QUOTED PASSAGE -
The registration framework is applied to 30 entire head scans. We use a template mesh as the source mesh and apply it to all the other heads (targets). An example can be seen in Fig. 4. The template mesh seen in Fig. 4 is the average shape from the Procrustes alignment [5] of the initial registration of the data set, where an arbitrary head was used as template. As can be seen, the average shape is smooth but contains all important facial features including detailed outer ears. The result of the registration is that the template mesh is placed exactly on top of the target meshes and it is not possible to visualise the potential discrepancies by overlaying the registration results on the target. Instead, the template mesh was manually annotated with 93 landmarks as defined in [9] (green points in Fig. 4). The same set of landmarks was also manually annotated on all the heads in the data set (red points in Fig. 4). In order to validate the accuracy of the registration, the landmarks from the template mesh are propagated to the target mesh (blue points in Fig. 4). An estimate of the accuracy can be computed as the distance between the annotated (red) and predicted (blue) landmarks. However, it is well known that manual annotation is error-prone and that each annotated landmark has a spatial uncertainty [7]. We have therefore chosen to only validate the accuracy with landmarks that can be accurately placed manually - well knowing that this is not a truly neutral estimate of the registration accuracy. The results are shown in Table 1.

Pixel coordinate tracking data -

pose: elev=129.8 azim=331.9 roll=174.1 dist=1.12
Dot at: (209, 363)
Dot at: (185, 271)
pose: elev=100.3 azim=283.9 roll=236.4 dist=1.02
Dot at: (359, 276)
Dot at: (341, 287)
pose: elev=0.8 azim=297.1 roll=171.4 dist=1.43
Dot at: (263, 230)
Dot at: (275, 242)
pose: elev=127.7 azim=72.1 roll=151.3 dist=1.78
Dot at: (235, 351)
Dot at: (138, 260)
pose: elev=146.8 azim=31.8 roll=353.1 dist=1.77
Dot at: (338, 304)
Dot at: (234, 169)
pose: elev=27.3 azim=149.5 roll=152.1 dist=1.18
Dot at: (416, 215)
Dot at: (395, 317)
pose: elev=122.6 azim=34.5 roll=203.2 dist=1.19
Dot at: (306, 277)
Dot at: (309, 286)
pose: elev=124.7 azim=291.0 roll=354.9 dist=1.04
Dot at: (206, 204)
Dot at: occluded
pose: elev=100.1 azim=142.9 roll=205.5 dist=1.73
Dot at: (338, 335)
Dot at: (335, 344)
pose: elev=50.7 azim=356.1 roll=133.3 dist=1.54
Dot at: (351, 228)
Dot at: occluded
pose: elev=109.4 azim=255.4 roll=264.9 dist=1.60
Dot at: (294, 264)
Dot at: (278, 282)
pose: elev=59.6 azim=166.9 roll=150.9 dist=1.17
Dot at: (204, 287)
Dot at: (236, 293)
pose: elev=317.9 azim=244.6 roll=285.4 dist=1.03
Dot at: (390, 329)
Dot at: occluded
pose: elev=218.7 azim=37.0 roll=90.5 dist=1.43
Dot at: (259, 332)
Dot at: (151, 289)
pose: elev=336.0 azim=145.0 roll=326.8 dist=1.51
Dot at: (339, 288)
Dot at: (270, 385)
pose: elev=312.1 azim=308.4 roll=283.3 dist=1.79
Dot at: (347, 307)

EXERCISE INSTRUCTIONS - In two sentences, summarize the head-scan registration passage above.

SOLUTION TO THE EXERCISE - A template mesh, the smooth average shape from a Procrustes alignment, was registered to 30 entire head scans. Because the registered template sits exactly on the targets, accuracy was checked by propagating 93 manually annotated template landmarks to each head and measuring their distance from landmarks annotated by hand, using only those landmarks that can be placed accurately by hand.